AI has made these scams far more convincing in 2025. Artificial intelligence has transformed many industries, but it has also provided cybercriminals with new tools to con people. Scammers can now use AI to create convincing phishing emails, deepfake videos, and fake voices, and pose as tech support from a legitimate business using a spoofed telephone number. Here is the hard truth about recovery: scammers insist victims pay with gift cards, a wire transfer, a bank transfer, cryptocurrency, or a payment app – because it’s like using cash, and once you pay, it’s hard to get the money back. If you are ever contacted out of the blue about a tech problem, the safest response is to close any pop-up, never call numbers displayed on your screen, and contact your real bank or software provider directly using contact details you look up yourself. A legitimate technical refund can be processed without remote access to your computer or your bank account – if they ask for remote access for a refund, it is 100% a scam.

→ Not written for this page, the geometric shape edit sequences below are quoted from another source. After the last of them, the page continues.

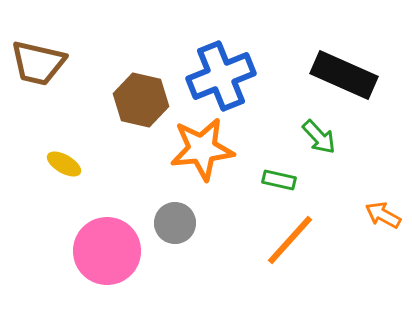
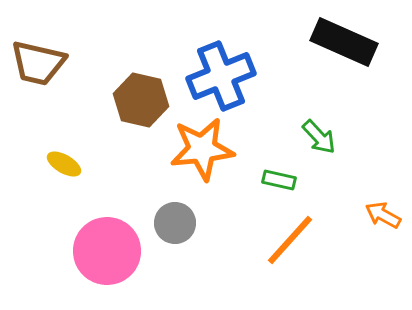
black rectangle: moved 33 px up
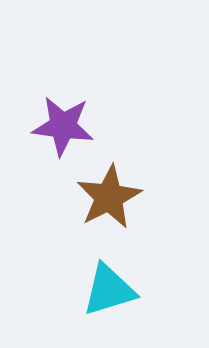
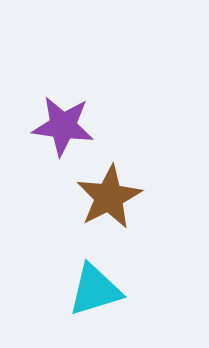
cyan triangle: moved 14 px left
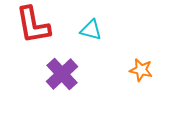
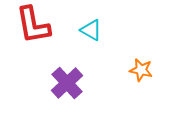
cyan triangle: rotated 15 degrees clockwise
purple cross: moved 5 px right, 9 px down
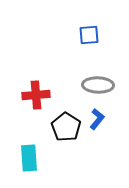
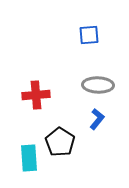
black pentagon: moved 6 px left, 15 px down
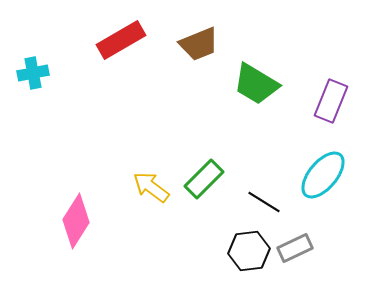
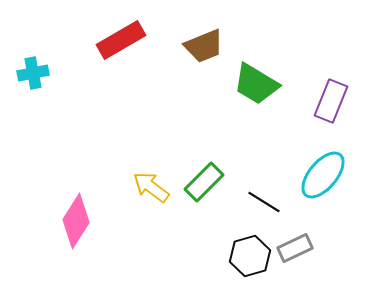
brown trapezoid: moved 5 px right, 2 px down
green rectangle: moved 3 px down
black hexagon: moved 1 px right, 5 px down; rotated 9 degrees counterclockwise
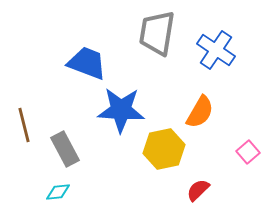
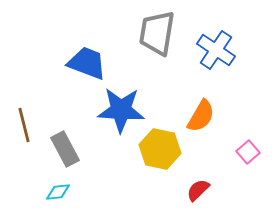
orange semicircle: moved 1 px right, 4 px down
yellow hexagon: moved 4 px left; rotated 24 degrees clockwise
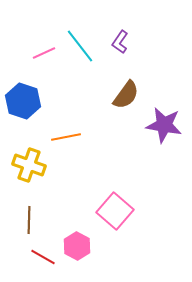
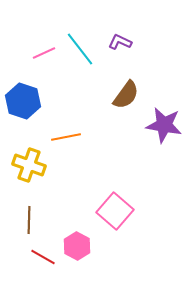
purple L-shape: rotated 80 degrees clockwise
cyan line: moved 3 px down
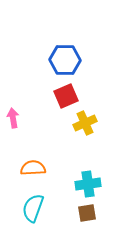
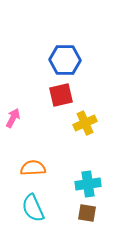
red square: moved 5 px left, 1 px up; rotated 10 degrees clockwise
pink arrow: rotated 36 degrees clockwise
cyan semicircle: rotated 44 degrees counterclockwise
brown square: rotated 18 degrees clockwise
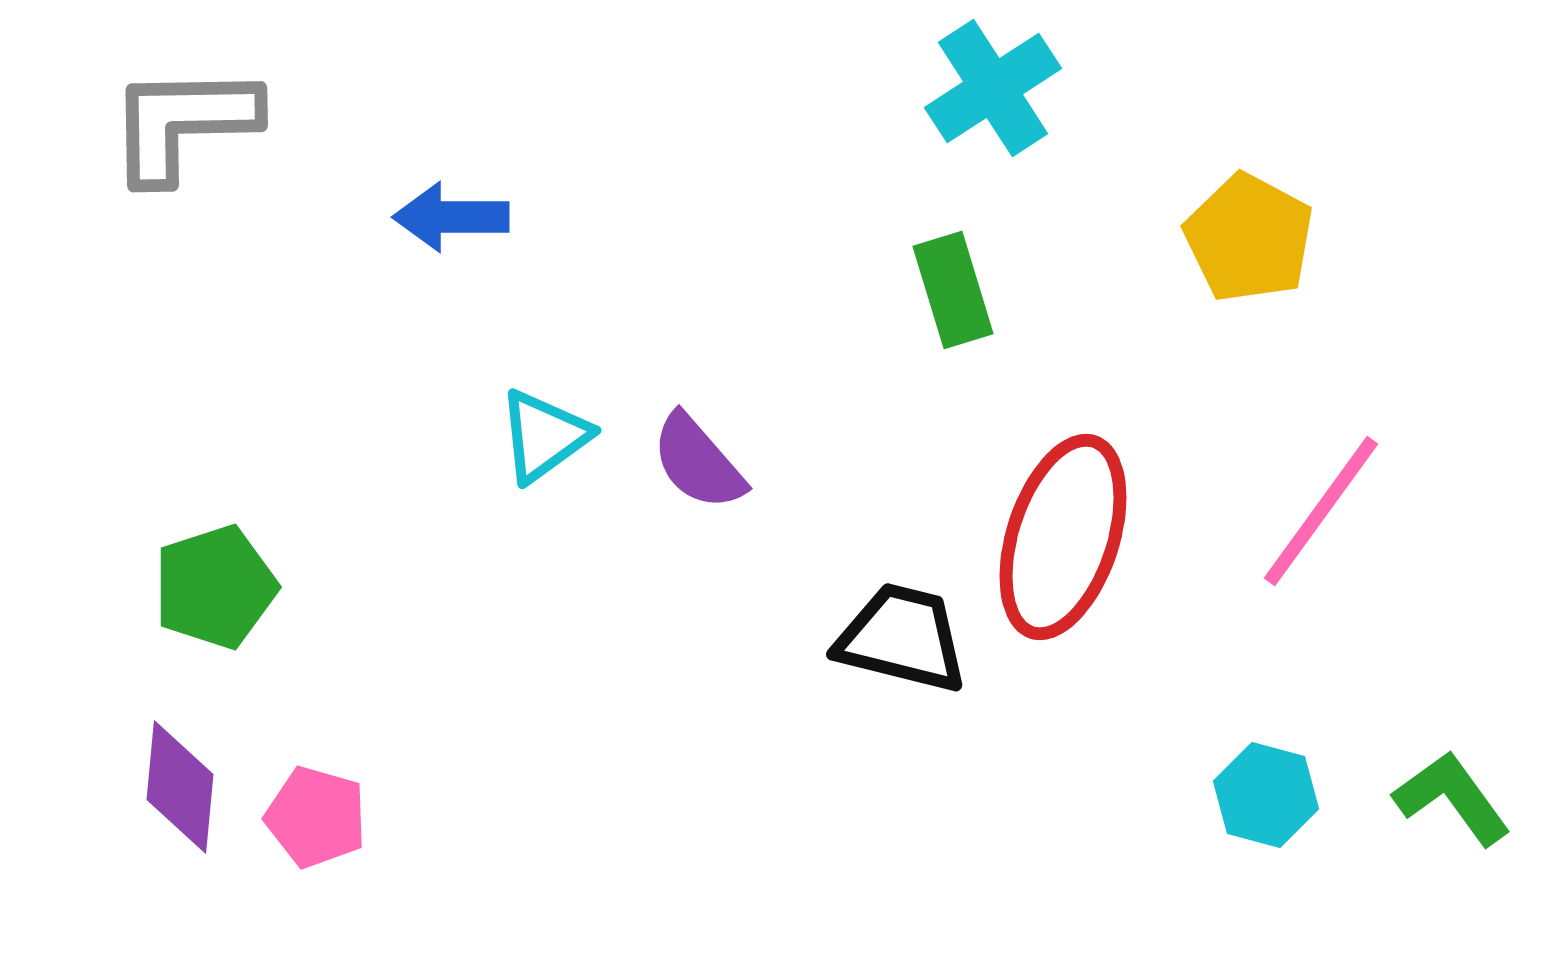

3. The Romance and “Pig Butchering” Investment Scam

Of all three scams, this one demands the most time and patience from criminals – and inflicts some of the most devastating losses. It is typically an overseas-based fraud where scammers connect with victims online, form a relationship, then lure them into bogus cryptocurrency investments. The criminal may take weeks or months to establish trust, grooming the victim and finding commonalities, before eventually mentioning that they’ve recently made a lot of money on a certain investment platform. The approach is so methodical that it has earned its own grim name. The perpetrators of this scam refer to it as “pig butchering” fraud. Fraudsters will contact victims through wrong number texts, dating apps, or commonly used social media platforms. The new “friend” will seem attractive and wealthy, supposedly due to trading digital commodities or forex. After weeks of communications, the new friend will encourage the victim to invest as well. Initially the victim will think they’re making money, so they will invest more – and once they have nothing left to invest, the money and the friend will disappear.
The financial damage from this category of fraud has now reached historic levels. The category that took the biggest financial toll on victims 60 and older in 2024 was investment scams, with more than $1.8 billion in total reported losses. Once cryptocurrency is transferred via a blockchain, recovery is nearly impossible – unlike bank transfers, there are no chargebacks, reversals, or consumer protections available to victims. Technology is making this scam even harder to detect: in October 2024, police in Hong Kong busted a financial grooming ring where criminals reportedly used deepfake software tools to participate in live video calls. The U.S. Secret Service offers clear guidance: be wary of people you meet on dating websites or social media who offer you unsolicited financial, investment, or cryptocurrency advice, and be cautious of unsolicited investment opportunities offered via phone, message, email, social media, or in person. If someone you have only met online is steering the conversation toward investments, that is the clearest warning sign there is.